As written in my lecture handouts, there two main factors in the Geometric Growth Model of populations:
$R_{0}$ is the expected lifetime reproductive output. This way, for unicellulars, for example, when time between division represents life time, if there is no mortality, $R_{0}$ is calculated as $R_{0}=1*2$, where 1 is 100% and 2 is the amount of daughter cells expected to be produced as a result of the mother cell split. We also define that for this isolated incident, $B$, the amount of births is 2, while the mother cell "dies", which leads to $D=1$.

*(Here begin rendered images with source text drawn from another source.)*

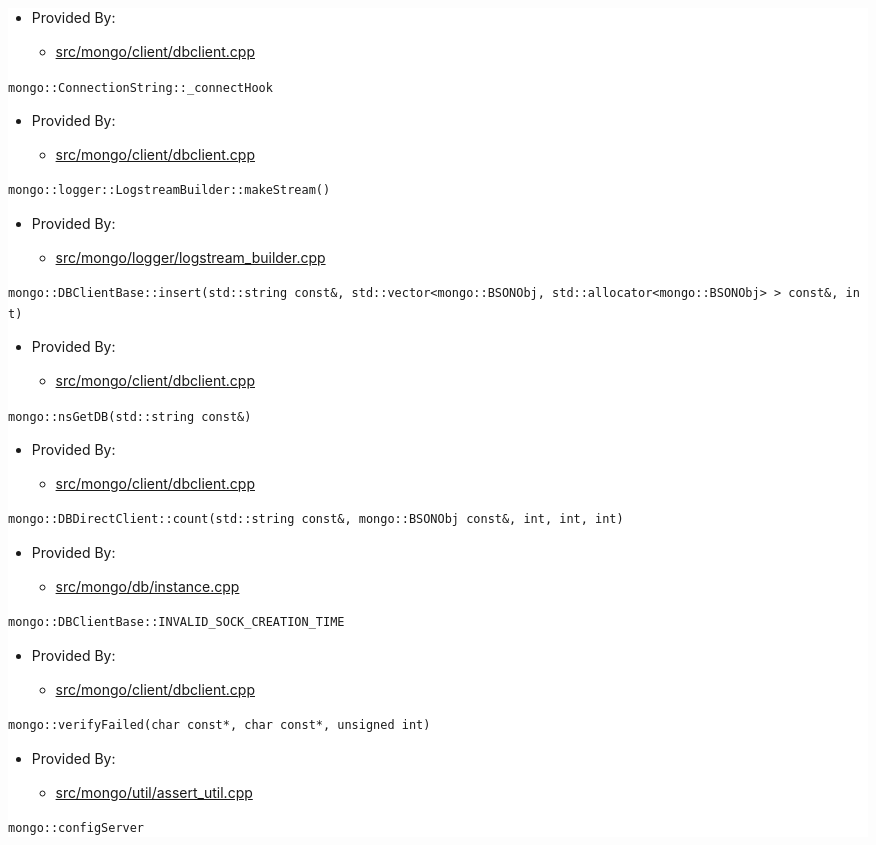- Provided By:

    - [src/mongo/client/dbclient.cpp](../cpp\_client\_driver)

<div></div>

    mongo::ConnectionString::_connectHook

- Provided By:

    - [src/mongo/client/dbclient.cpp](../cpp\_client\_driver)

<div></div>

    mongo::logger::LogstreamBuilder::makeStream()

- Provided By:

    - [src/mongo/logger/logstream\_builder.cpp](../logging\_system)

<div></div>

    mongo::DBClientBase::insert(std::string const&, std::vector<mongo::BSONObj, std::allocator<mongo::BSONObj> > const&, int)

- Provided By:

    - [src/mongo/client/dbclient.cpp](../cpp\_client\_driver)

<div></div>

    mongo::nsGetDB(std::string const&)

- Provided By:

    - [src/mongo/client/dbclient.cpp](../cpp\_client\_driver)

<div></div>

    mongo::DBDirectClient::count(std::string const&, mongo::BSONObj const&, int, int, int)

- Provided By:

    - [src/mongo/db/instance.cpp](../storage\_layer\_structure)

<div></div>

    mongo::DBClientBase::INVALID_SOCK_CREATION_TIME

- Provided By:

    - [src/mongo/client/dbclient.cpp](../cpp\_client\_driver)

<div></div>

    mongo::verifyFailed(char const*, char const*, unsigned int)

- Provided By:

    - [src/mongo/util/assert\_util.cpp](../utilities)

<div></div>

    mongo::configServer
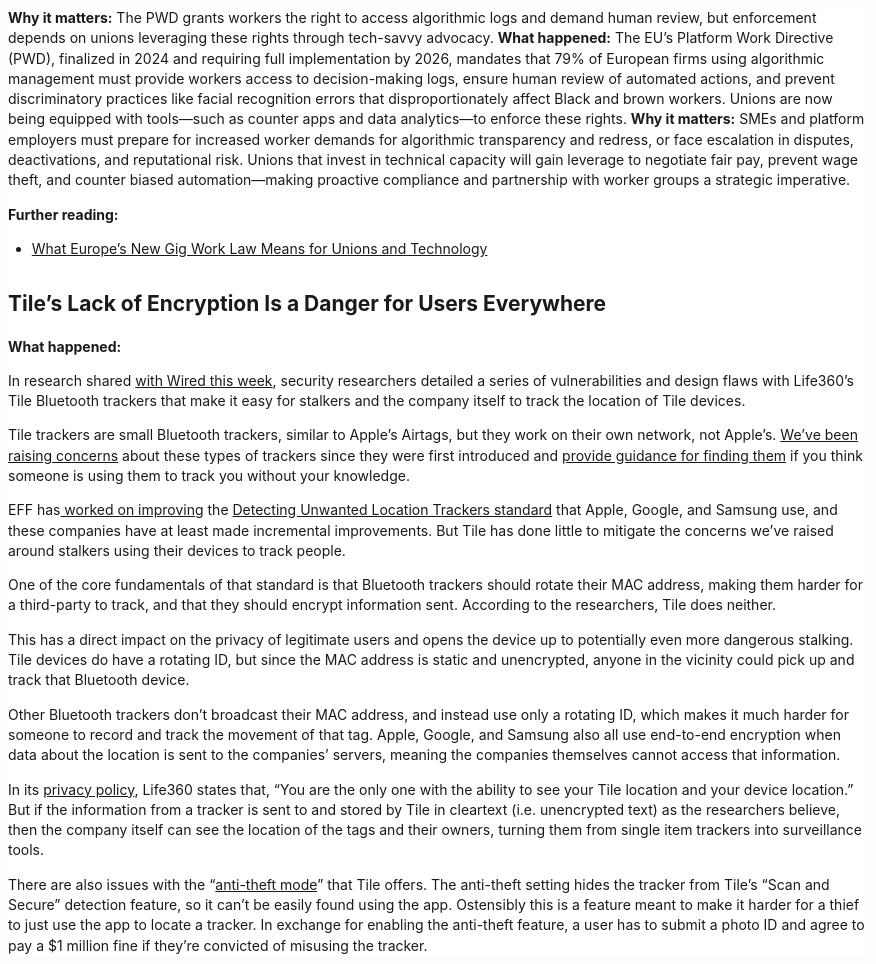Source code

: **Why it matters:** The PWD grants workers the right to access algorithmic logs and demand human review, but enforcement depends on unions leveraging these rights through tech-savvy advocacy. **What happened:**     The EU’s Platform Work Directive (PWD), finalized in 2024 and requiring full implementation by 2026, mandates that 79% of European firms using algorithmic management must provide workers access to decision-making logs, ensure human review of automated actions, and prevent discriminatory practices like facial recognition errors that disproportionately affect Black and brown workers. Unions are now being equipped with tools—such as counter apps and data analytics—to enforce these rights. **Why it matters:**     SMEs and platform employers must prepare for increased worker demands for algorithmic transparency and redress, or face escalation in disputes, deactivations, and reputational risk. Unions that invest in technical capacity will gain leverage to negotiate fair pay, prevent wage theft, and counter biased automation—making proactive compliance and partnership with worker groups a strategic imperative.

**Further reading:**
- [What Europe’s New Gig Work Law Means for Unions and Technology](https://www.eff.org/deeplinks/2025/10/what-europes-new-gig-work-law-means-unions-and-technology)
## Tile’s Lack of Encryption Is a Danger for Users Everywhere

**What happened:** <div class="field field--name-body field--type-text-with-summary field--label-hidden"><div class="field__items"><div class="field__item even"><p><span>In research shared </span><a href="https://www.wired.com/story/tile-tracking-tags-can-be-exploited-by-tech-savvy-stalkers-researchers-say/"><span>with Wired this week</span></a><span>, security researchers detailed a series of vulnerabilities and design flaws with Life360’s Tile Bluetooth trackers that make it easy for stalkers and the company itself to track the location of Tile devices.</span></p>
<p><span>Tile trackers are small Bluetooth trackers, similar to Apple’s Airtags, but they work on their own network, not Apple’s. </span><a href="https://www.eff.org/deeplinks/2021/12/apples-android-app-scan-airtags-necessary-step-forward-more-anti-stalking"><span>We’ve been raising concerns</span></a><span> about these types of trackers since they were first introduced and </span><a href="https://ssd.eff.org/module/how-to-detect-bluetooth-trackers"><span>provide guidance for finding them</span></a><span> if you think someone is using them to track you without your knowledge. <br /></span></p>
<p><span>EFF has</span><a href="https://www.eff.org/deeplinks/2023/08/industry-discussion-about-standards-bluetooth-enabled-physical-trackers-finally"><span> worked on improving</span></a><span> the </span><a href="https://datatracker.ietf.org/group/dult/about/"><span>Detecting Unwanted Location Trackers standard</span></a><span> that Apple, Google, and Samsung use, and these companies have at least made incremental improvements. But Tile has done little to mitigate the concerns we’ve raised around stalkers using their devices to track people. <br /></span></p>
<p><span>One of the core fundamentals of that standard is that Bluetooth trackers should rotate their MAC address, making them harder for a third-party to track, and that they should encrypt information sent. According to the researchers, Tile does neither. <br /></span></p>
<p><span>This has a direct impact on the privacy of legitimate users and opens the device up to potentially even more dangerous stalking. Tile devices do have a rotating ID, but since the MAC address is static and unencrypted, anyone in the vicinity could pick up and track that Bluetooth device.</span></p>
<p><span>Other Bluetooth trackers don’t broadcast their MAC address, and instead use only a rotating ID, which makes it much harder for someone to record and track the movement of that tag. Apple, Google, and Samsung also all use end-to-end encryption when data about the location is sent to the companies’ servers, meaning the companies themselves cannot access that information.</span></p>
<p><span>In its </span><a href="https://support.life360.com/hc/en-us/articles/30583010520087-Tile-Security-Privacy-Policy"><span>privacy policy</span></a><span>, Life360 states that, “You are the only one with the ability to see your Tile location and your device location.” But if the information from a tracker is sent to and stored by Tile in cleartext (i.e. unencrypted text) as the researchers believe, then the company itself can see the location of the tags and their owners, turning them from single item trackers into surveillance tools. <br /></span></p>
<p><span>There are also issues with the “</span><a href="https://www.life360.com/blog/how-does-tile-anti-theft-mode-work"><span>anti-theft mode</span></a><span>” that Tile offers. The anti-theft setting hides the tracker from Tile’s “Scan and Secure” detection feature, so it can’t be easily found using the app. Ostensibly this is a feature meant to make it harder for a thief to just use the app to locate a tracker. In exchange for enabling the anti-theft feature, a user has to submit a photo ID and agree to pay a $1 million fine if they’re convicted of misusing the tracker. <br /></span></p>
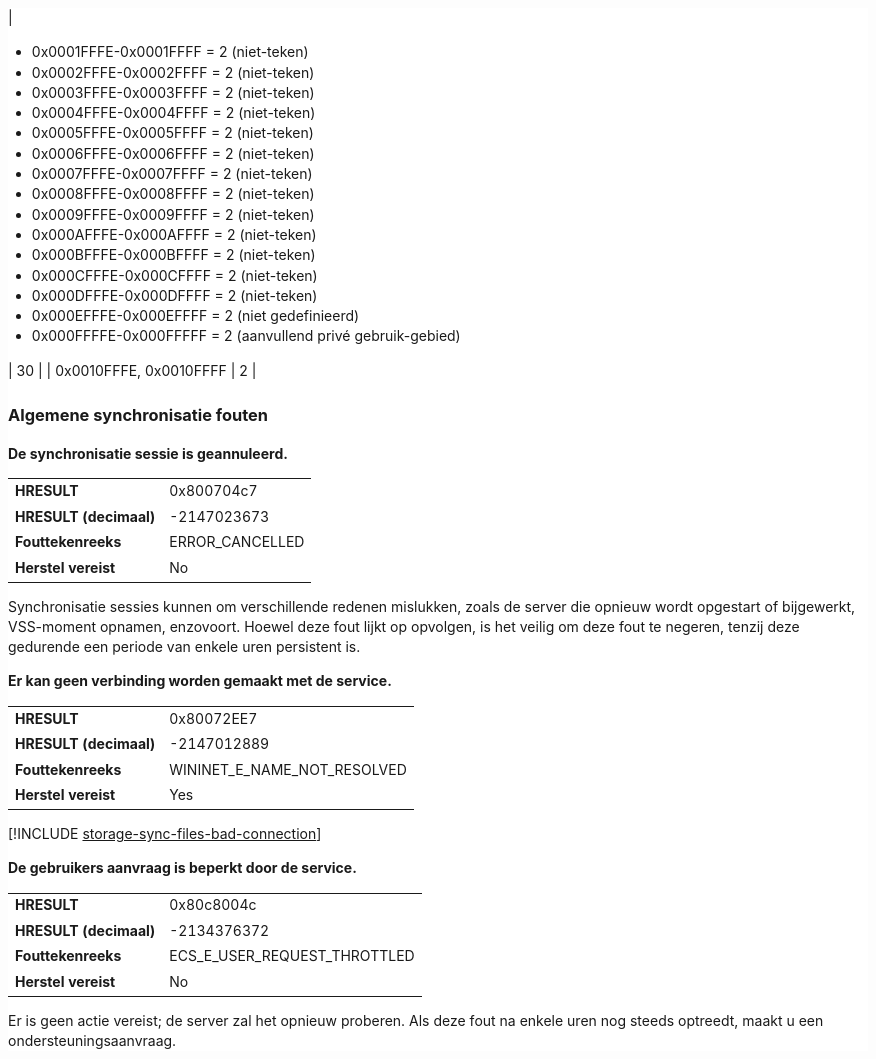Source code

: | <ul><li>0x0001FFFE-0x0001FFFF = 2 (niet-teken)</li><li>0x0002FFFE-0x0002FFFF = 2 (niet-teken)</li><li>0x0003FFFE-0x0003FFFF = 2 (niet-teken)</li><li>0x0004FFFE-0x0004FFFF = 2 (niet-teken)</li><li>0x0005FFFE-0x0005FFFF = 2 (niet-teken)</li><li>0x0006FFFE-0x0006FFFF = 2 (niet-teken)</li><li>0x0007FFFE-0x0007FFFF = 2 (niet-teken)</li><li>0x0008FFFE-0x0008FFFF = 2 (niet-teken)</li><li>0x0009FFFE-0x0009FFFF = 2 (niet-teken)</li><li>0x000AFFFE-0x000AFFFF = 2 (niet-teken)</li><li>0x000BFFFE-0x000BFFFF = 2 (niet-teken)</li><li>0x000CFFFE-0x000CFFFF = 2 (niet-teken)</li><li>0x000DFFFE-0x000DFFFF = 2 (niet-teken)</li><li>0x000EFFFE-0x000EFFFF = 2 (niet gedefinieerd)</li><li>0x000FFFFE-0x000FFFFF = 2 (aanvullend privé gebruik-gebied)</li></ul> | 30 |
| 0x0010FFFE, 0x0010FFFF | 2 |

### <a name="common-sync-errors"></a>Algemene synchronisatie fouten
<a id="-2147023673"></a>**De synchronisatie sessie is geannuleerd.**  

| | |
|-|-|
| **HRESULT** | 0x800704c7 |
| **HRESULT (decimaal)** | -2147023673 | 
| **Fouttekenreeks** | ERROR_CANCELLED |
| **Herstel vereist** | No |

Synchronisatie sessies kunnen om verschillende redenen mislukken, zoals de server die opnieuw wordt opgestart of bijgewerkt, VSS-moment opnamen, enzovoort. Hoewel deze fout lijkt op opvolgen, is het veilig om deze fout te negeren, tenzij deze gedurende een periode van enkele uren persistent is.

<a id="-2147012889"></a>**Er kan geen verbinding worden gemaakt met de service.**    

| | |
|-|-|
| **HRESULT** | 0x80072EE7 |
| **HRESULT (decimaal)** | -2147012889 | 
| **Fouttekenreeks** | WININET_E_NAME_NOT_RESOLVED |
| **Herstel vereist** | Yes |

[!INCLUDE [storage-sync-files-bad-connection](../../../includes/storage-sync-files-bad-connection.md)]

<a id="-2134376372"></a>**De gebruikers aanvraag is beperkt door de service.**  

| | |
|-|-|
| **HRESULT** | 0x80c8004c |
| **HRESULT (decimaal)** | -2134376372 |
| **Fouttekenreeks** | ECS_E_USER_REQUEST_THROTTLED |
| **Herstel vereist** | No |

Er is geen actie vereist; de server zal het opnieuw proberen. Als deze fout na enkele uren nog steeds optreedt, maakt u een ondersteuningsaanvraag.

The second factor is $\lambda$, which is the finite rate of increase, which in other words means that this is average per-capita multiplication factor per one time-step. When we measure population growth in time-steps of 1 lifetime, we can conclude that $\lambda=R_0$. We actually look at $\lambda$ as at $\frac{N_{t+1}}{N_{t}}$, where $N_{t+1}=N_{t}+B-D$(1) and $N_t$ is the amount of individuals in the populations at time-step $t$. This way we define $\lambda$ using $b=\frac{B}{N_{t}}$ and $d=\frac{D}{N_{t}}$: $\lambda=\frac{N_{t+1}}{N_{t}}=\frac{N_{t}}{N_{t}}+\frac{B}{N_{t}}-\frac{D}{N_{t}}=1+b-d$.
All fine when we deal with ideal conditions, where all mother cells divide and there are no mortalities or mutations.
But suppose we're told that only 80% of the mother cells will divide, and the remaining 20% will die without division. In this case: $R_{0}=0.20*0+0.80*2$.
What I'm trying to understand, how will $\lambda$ be affected by this? Does $\lambda$ refers to ideal conditions only, or it depends on the natural situation?
(1) We ignore Immigration and the Emigration at this point.